Katie Cunningham 

‘I haven’t been seen as a sexual option’: SBS series Latecomers to ‘rip apart’ sex and disability on screen

Led by and starring people with cerebral palsy, the new comedy doesn’t shy away from desires – and sex scenes – that other shows gloss over
  
  

Angus Thompson and Hannah Diviney in Latecomers
‘Nobody’s ever seen this type of show before’: Latecomers premieres on 3 December on SBS. Photograph: Renata Dominik

In the first episode of the new SBS series Latecomers, two characters discuss their mutual virginity. They are both single, both have cerebral palsy, and are chatting in a cluttered sharehouse while listening to their carers have sex in the other room.

Sarah (Hannah Diviney), who is studying the intersectionality of disability and sex in literature at university, feels resigned to her exclusion from the dating market: “I’ve read enough about the subject to know that it’s not going to happen for me,” she tells Frank (Angus Thompson). So in an act of chivalry, Frank asks her if she’d like to see a real-life naked man, before making enough commotion that both carers are forced to run out the bedroom stark nude. As meet-cutes go, this is a pretty unique one.

Latecomers, out on 3 December on SBS On Demand, presents a different take on dating and disability. The premise may be simple – two single people are thrust together after meeting on a night out – but where the show takes things feels quietly revolutionary. While it’s frequently funny and not averse to a dildo-related gag, the pulse point is the very real yearning for sex and companionship we all feel, and the way society renders some of us invisible.
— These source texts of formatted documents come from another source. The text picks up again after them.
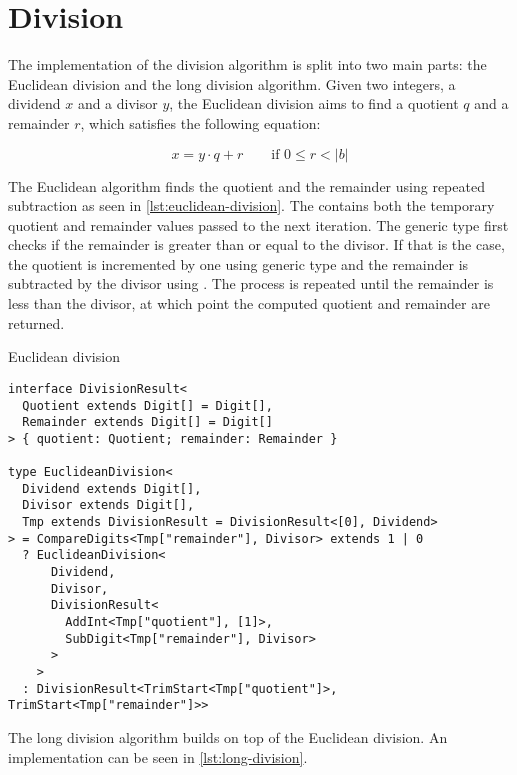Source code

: \section{Division}

The implementation of the division algorithm is split into two main parts: the Euclidean division and the long division algorithm. Given two integers, a dividend $x$ and a divisor $y$, the Euclidean division aims to find a quotient $q$ and a remainder $r$, which satisfies the following equation:

$$x = y\cdot q + r \qquad \text{if } 0 \le r < |b|$$

The Euclidean algorithm finds the quotient and the remainder using repeated subtraction as seen in \ref{lst:euclidean-division}. The  contains both the temporary quotient and remainder values passed to the next iteration. The  generic type first checks if the remainder is greater than or equal to the divisor. If that is the case, the quotient is incremented by one using  generic type and the remainder is subtracted by the divisor using . The process is repeated until the remainder is less than the divisor, at which point the computed quotient and remainder are returned.

\begin{listing}[ht]
\caption{Euclidean division}\label{lst:euclidean-division}
\begin{verbatim}
interface DivisionResult<
  Quotient extends Digit[] = Digit[],
  Remainder extends Digit[] = Digit[]
> { quotient: Quotient; remainder: Remainder }

type EuclideanDivision<
  Dividend extends Digit[],
  Divisor extends Digit[],
  Tmp extends DivisionResult = DivisionResult<[0], Dividend>
> = CompareDigits<Tmp["remainder"], Divisor> extends 1 | 0
  ? EuclideanDivision<
      Dividend,
      Divisor,
      DivisionResult<
        AddInt<Tmp["quotient"], [1]>,
        SubDigit<Tmp["remainder"], Divisor>
      >
    >
  : DivisionResult<TrimStart<Tmp["quotient"]>, TrimStart<Tmp["remainder"]>>
\end{verbatim}
\end{listing}

The long division algorithm builds on top of the Euclidean division. An implementation can be seen in \ref{lst:long-division}.


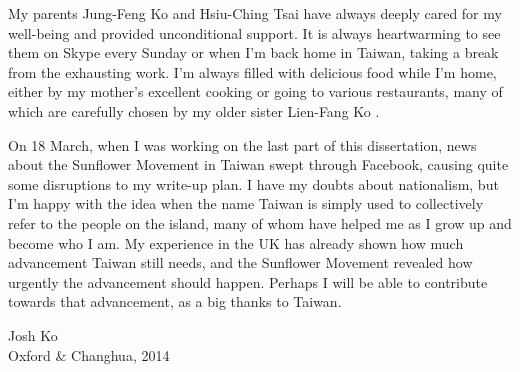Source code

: \documentclass[dissertation]{subfiles}
\begin{document}
My parents Jung-Feng Ko  and Hsiu-Ching Tsai  have always deeply cared for my well-being and provided unconditional support.
It is always heartwarming to see them on Skype every Sunday or when I'm back home in Taiwan, taking a break from the exhausting work.
I'm always filled with delicious food while I'm home, either by my mother's excellent cooking or going to various restaurants, many of which are carefully chosen by my older sister Lien-Fang Ko .

On 18 March, when I was working on the last part of this dissertation, news about the Sunflower Movement in Taiwan swept through Facebook, causing quite some disruptions to my write-up plan.
I have my doubts about nationalism, but I'm happy with the idea when the name Taiwan is simply used to collectively refer to the people on the island, many of whom have helped me as I grow up and become who I am.
My experience in the UK has already shown how much advancement Taiwan still needs, and the Sunflower Movement revealed how urgently the advancement should happen.
Perhaps I will be able to contribute towards that advancement, as a big thanks to Taiwan.

\vspace*{8pt}
\hfill Josh Ko \\[-1pt]\null\hfill Oxford \& Changhua, 2014
\end{document}
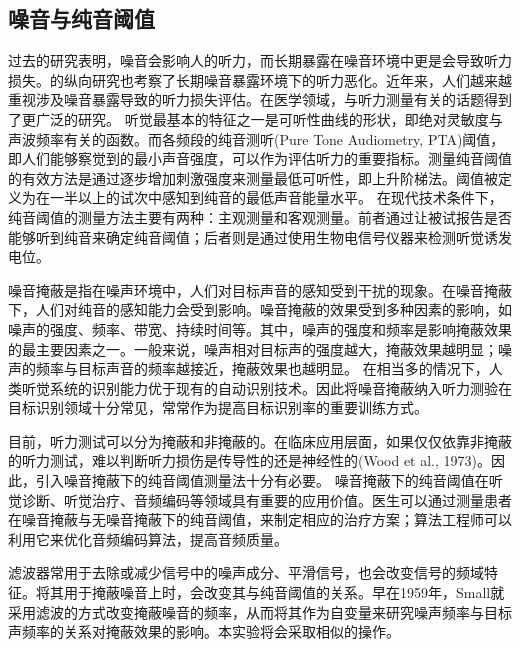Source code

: \documentclass[jou,12pt,floatsintext]{apa7} %
\begin{document}
\subsection{\heiti 噪音与纯音阈值}
\vspace{-1em}
过去的研究表明，噪音会影响人的听力，而长期暴露在噪音环境中更是会导致听力损失\parencite{corso1959age}。\textcite{lapsley2004longitudinal}的纵向研究也考察了长期噪音暴露环境下的听力恶化。近年来，人们越来越重视涉及噪音暴露导致的听力损失评估。在医学领域，与听力测量有关的话题得到了更广泛的研究\parencite{gorga2006using,熊彬彬2023纯音听阈值正常的中青年耳鸣群体耳蜗功能分析,周娜2017听力正常成人短音}。
听觉最基本的特征之一是可听性曲线的形状，即绝对灵敏度与声波频率有关的函数\parencite{olsho1988pure}。而各频段的纯音测听(Pure Tone Audiometry, PTA)阈值，即人们能够察觉到的最小声音强度，可以作为评估听力的重要指标\parencite{杨小萍2008不同听力水平听性稳态反应阈值与纯音测听阈值比较}。测量纯音阈值的有效方法是通过逐步增加刺激强度来测量最低可听性，即上升阶梯法\parencite{carhart1959preferred}。阈值被定义为在一半以上的试次中感知到纯音的最低声音能量水平。
在现代技术条件下，纯音阈值的测量方法主要有两种：主观测量和客观测量。前者通过让被试报告是否能够听到纯音来确定纯音阈值；后者则是通过使用生物电信号仪器来检测听觉诱发电位\parencite{aoyagi1994pure}。

噪音掩蔽是指在噪声环境中，人们对目标声音的感知受到干扰的现象。在噪音掩蔽下，人们对纯音的感知能力会受到影响。噪音掩蔽的效果受到多种因素的影响，如噪声的强度、频率、带宽、持续时间等。其中，噪声的强度和频率是影响掩蔽效果的最主要因素之一。一般来说，噪声相对目标声的强度越大，掩蔽效果越明显；噪声的频率与目标声音的频率越接近，掩蔽效果也越明显\parencite{small1959pure}。
在相当多的情况下，人类听觉系统的识别能力优于现有的自动识别技术。因此将噪音掩蔽纳入听力测验在目标识别领域十分常见，常常作为提高目标识别率的重要训练方式\parencite{李薇2014噪声中纯音听辨能力的训练效应}。

目前，听力测试可以分为掩蔽和非掩蔽的。在临床应用层面，如果仅仅依靠非掩蔽的听力测试，难以判断听力损伤是传导性的还是神经性的(Wood et al., 1973)。因此，引入噪音掩蔽下的纯音阈值测量法十分有必要。
噪音掩蔽下的纯音阈值在听觉诊断、听觉治疗、音频编码等领域具有重要的应用价值。医生可以通过测量患者在噪音掩蔽与无噪音掩蔽下的纯音阈值，来制定相应的治疗方案；算法工程师可以利用它来优化音频编码算法，提高音频质量。

滤波器常用于去除或减少信号中的噪声成分、平滑信号，也会改变信号的频域特征。将其用于掩蔽噪音上时，会改变其与纯音阈值的关系。早在1959年，Small就采用滤波的方式改变掩蔽噪音的频率，从而将其作为自变量来研究噪声频率与目标声频率的关系对掩蔽效果的影响\parencite{small1959pure}。本实验将会采取相似的操作。
\end{document}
The show was the brainchild of Thompson and collaborator Emma Myers, who also has cerebral palsy. But it feels like a particularly personal project for Thompson.

“I wanted to give an accurate depiction of what it’s like to have a disability and try and have a romantic relationship,” he says. “In my experience, I haven’t been seen as a romantic or sexual option. And I wanted to [show] how frustrating it can be to always be seen as a friend but never considered as a partner.”

Latecomers is Thompson’s second foray into television. The first was a half-hour pilot for the ABC’s Fresh Blood initiative called The Angus Project, which he made together with comedy writer Nina Oyama back in 2018. The pair first met at a uni party and hit it off, before Thompson recruited Oyama to work as his carer. Their friendship was the basis of that “colourful and cartoonish” pilot – one forged by big nights on the town and hungover mornings spent watching prestige television on the couch.

A couple of years later, Thompson and Myers brought the idea for Latecomers to Oyama, and the trio wrote the script together. If Thompson wrote for Frank and Myers wrote for Emma, Oyama’s experience helped inform that of the two carers who complete the main cast: the kind-hearted Elliot (Patrick Jhanur) and the headstrong Brandi (Miriama Smith).

But she views the SBS series as “a little darker” than their previous work together.

“Nobody’s ever seen this type of show before,” Oyama says. “No one’s really seen [Angus’s] point of view represented – we’ve only seen Love on the Spectrum where it’s like, oh, it’s so cute when people with disabilities fall in love or whatever. And Angus was like, that’s not my experience.”

Diviney came to the project later. It was her work as a disability advocate – recently, Diviney made headlines for being among the campaign convincing Beyoncé and Lizzo to change ableist lyrics in their songs – and asked to audition. She had never acted before, and to her “complete surprise” got the part.

“I was blown away that SBS had taken a chance on a show like this,” Diviney says. “From the minute I first got the script and saw that it was written by people with cerebral palsy and was going to be starring people with cerebral palsy – that was already worlds away from anything we’ve had on Australian television in terms of visible representation.”

Diviney loved what Thompson, Myers and Oyama had written. One thing she did fight for was the inclusion of nudity and sex scenes.

“When it came to the more intimate scenes, it was really important to me that we didn’t just insinuate that that was happening – we actually made the viewer watch,” says Diviney. “I think it’s really important that the taboo relationship between sex and disability is examined and questioned.”

Or as Oyama puts things: “We wanted them to fuck.”

Latecomers handles the story of Frank and Sarah with humour, warmth and heart. Without giving too much away, it also ends up in a place quite different from where you think it’s going. Thompson says he wanted to “rip apart” audience expectations. For her part, Oyama thinks avoiding the cliche was simply a consequence of honest storytelling.

“I don’t think we set out to be like, this is going to be so subversive! Emma was just like, I’m so sick of seeing the same story. I want a different story.”

The ending is also left open; the team hope they’ll be coming back.

“We’ve been gunning for season two from pretty much the first day on set,” says Diviney.

“I hope that Latecomers starts a lot of conversations about the fact that disabled people might move through the world differently, they might have a different way of doing things, but we still have the same wants, dreams, hopes, desires – and that does include relationships and romance.”